Content starts

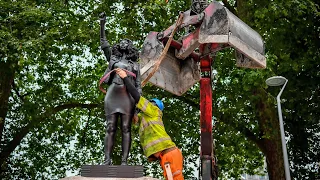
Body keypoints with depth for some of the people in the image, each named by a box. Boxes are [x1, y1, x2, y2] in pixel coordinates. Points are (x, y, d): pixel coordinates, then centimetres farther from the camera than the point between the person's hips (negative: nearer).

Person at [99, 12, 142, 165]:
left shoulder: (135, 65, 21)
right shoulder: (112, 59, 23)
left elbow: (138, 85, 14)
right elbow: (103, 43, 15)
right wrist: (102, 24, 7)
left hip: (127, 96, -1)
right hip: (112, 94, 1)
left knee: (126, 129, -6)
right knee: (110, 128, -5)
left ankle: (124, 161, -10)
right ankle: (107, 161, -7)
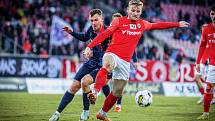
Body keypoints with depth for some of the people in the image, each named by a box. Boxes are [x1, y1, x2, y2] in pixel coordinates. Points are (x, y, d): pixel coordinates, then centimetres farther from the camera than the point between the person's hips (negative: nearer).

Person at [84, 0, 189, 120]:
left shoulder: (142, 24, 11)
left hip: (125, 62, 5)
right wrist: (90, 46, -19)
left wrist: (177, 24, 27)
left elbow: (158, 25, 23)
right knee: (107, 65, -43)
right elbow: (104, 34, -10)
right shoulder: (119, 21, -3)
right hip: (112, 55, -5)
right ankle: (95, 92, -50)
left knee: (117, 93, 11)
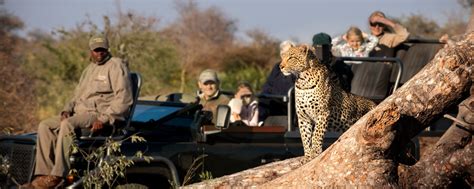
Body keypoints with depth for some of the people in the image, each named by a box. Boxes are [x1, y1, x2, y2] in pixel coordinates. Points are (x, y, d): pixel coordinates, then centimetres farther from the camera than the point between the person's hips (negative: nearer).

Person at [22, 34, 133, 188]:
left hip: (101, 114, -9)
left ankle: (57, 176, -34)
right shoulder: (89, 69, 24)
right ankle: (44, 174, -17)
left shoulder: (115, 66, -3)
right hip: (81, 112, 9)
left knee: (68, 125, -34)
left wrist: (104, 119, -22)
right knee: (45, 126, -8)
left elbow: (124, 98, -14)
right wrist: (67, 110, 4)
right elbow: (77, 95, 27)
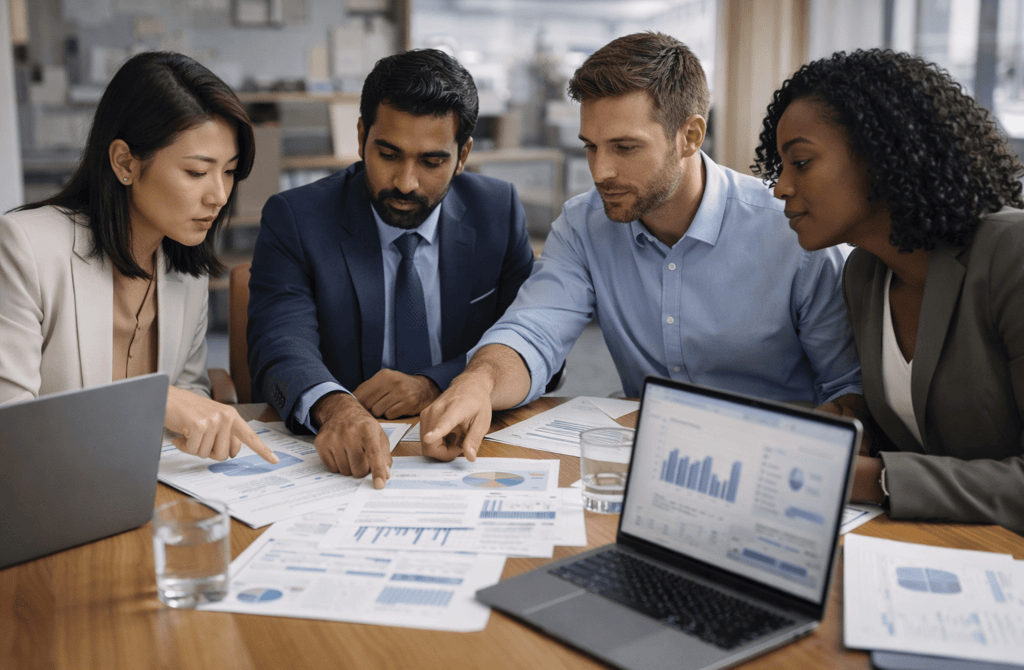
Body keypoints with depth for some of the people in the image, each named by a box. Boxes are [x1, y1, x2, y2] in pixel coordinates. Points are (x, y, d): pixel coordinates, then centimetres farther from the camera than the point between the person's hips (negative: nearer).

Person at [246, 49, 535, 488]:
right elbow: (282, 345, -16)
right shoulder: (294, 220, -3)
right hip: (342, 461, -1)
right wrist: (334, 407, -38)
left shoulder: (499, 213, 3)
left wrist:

Content ends

• TASK REQUIREMENTS: Print every line of the entries above verbatim, omitting the pictures.

• RESPONSE AREA:
Body keypoints with depth for some of the people in the image, each named by a box. Boxes are [x1, y1, x2, y2] in pixel coordinates. Points are (x, y, d): pixel coordinates, then centimetres farther from the camera than the point between the person's hips (negative: nearer).

Person at [99, 12, 142, 165]:
left shoulder: (135, 65, 21)
right shoulder: (112, 59, 23)
left elbow: (138, 85, 14)
right elbow: (103, 43, 15)
right wrist: (102, 24, 7)
left hip: (127, 96, -1)
right hip: (112, 94, 1)
left knee: (126, 129, -6)
right knee: (110, 128, -5)
left ankle: (124, 161, -10)
right ankle: (107, 161, -7)
Body keypoints with depth for some of the people in the image, each named by a box. Boxes are [x1, y1, x2, y2] in pixel coordinates. Points are (x, y, d): pixel coordinates, then centimetres farther from the camera than the point between the person's hips (negative: nearer).

Person at [84, 0, 189, 120]:
left shoulder: (142, 24, 11)
left hip: (125, 62, 5)
right wrist: (90, 46, -19)
left wrist: (177, 24, 27)
left elbow: (158, 25, 23)
right knee: (107, 65, -43)
right elbow: (104, 34, -10)
right shoulder: (119, 21, -3)
right hip: (112, 55, -5)
right ankle: (95, 92, -50)
left knee: (117, 93, 11)
Body keypoints with depth for some of the people in the image, each named by a box. Boxes are [x1, y1, x2, y2] in pixel coordinates. Points are (x, y, d): pixel coordinates, then centimetres farther from the camera than the point between the person's hips (negative: nearer).

Person at [22, 34, 133, 188]:
left hip: (101, 114, -9)
left ankle: (57, 176, -34)
right shoulder: (89, 69, 24)
right ankle: (44, 174, -17)
left shoulder: (115, 66, -3)
right hip: (81, 112, 9)
left knee: (68, 125, -34)
left wrist: (104, 119, -22)
right knee: (45, 126, -8)
left elbow: (124, 98, -14)
right wrist: (67, 110, 4)
right elbow: (77, 95, 27)
Body keypoints with depth for some of the people in the image, each named by a box. Boxes are [x1, y1, x2, y2] in pixel coordinates. Points are (x, y, d): pixel coordinates, then centimetres farther from the camera than the point between the person's hips (negative: nearer).

Person at [246, 49, 535, 488]:
right elbow: (282, 345, -16)
right shoulder: (294, 220, -3)
right hip: (342, 461, -1)
right wrist: (334, 407, -38)
left shoulder: (499, 213, 3)
left wrist:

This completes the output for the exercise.